• _EXERCISE_:
The line containing "left hip: (393, 177)" marks the start; please restate exactly that line and only the lines following it through the end of the material below.

• _INFORMATION PROVIDED_:

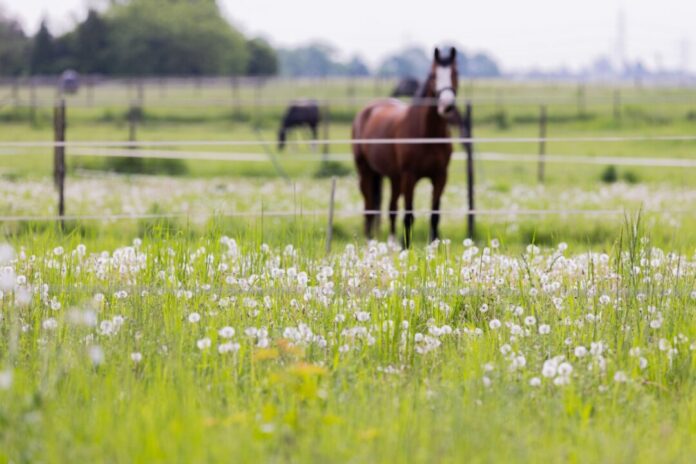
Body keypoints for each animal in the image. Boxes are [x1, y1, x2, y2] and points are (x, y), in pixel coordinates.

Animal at [352, 47, 458, 247]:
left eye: (455, 73)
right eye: (433, 75)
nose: (447, 105)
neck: (427, 135)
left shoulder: (440, 177)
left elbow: (434, 216)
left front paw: (433, 246)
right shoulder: (410, 176)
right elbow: (408, 215)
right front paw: (406, 247)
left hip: (393, 177)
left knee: (391, 207)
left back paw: (392, 242)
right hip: (366, 172)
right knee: (369, 206)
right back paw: (370, 241)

• _EXERCISE OUTPUT_:
left hip: (393, 177)
left knee: (391, 207)
left back paw: (392, 242)
right hip: (366, 172)
right knee: (369, 206)
right back paw: (370, 241)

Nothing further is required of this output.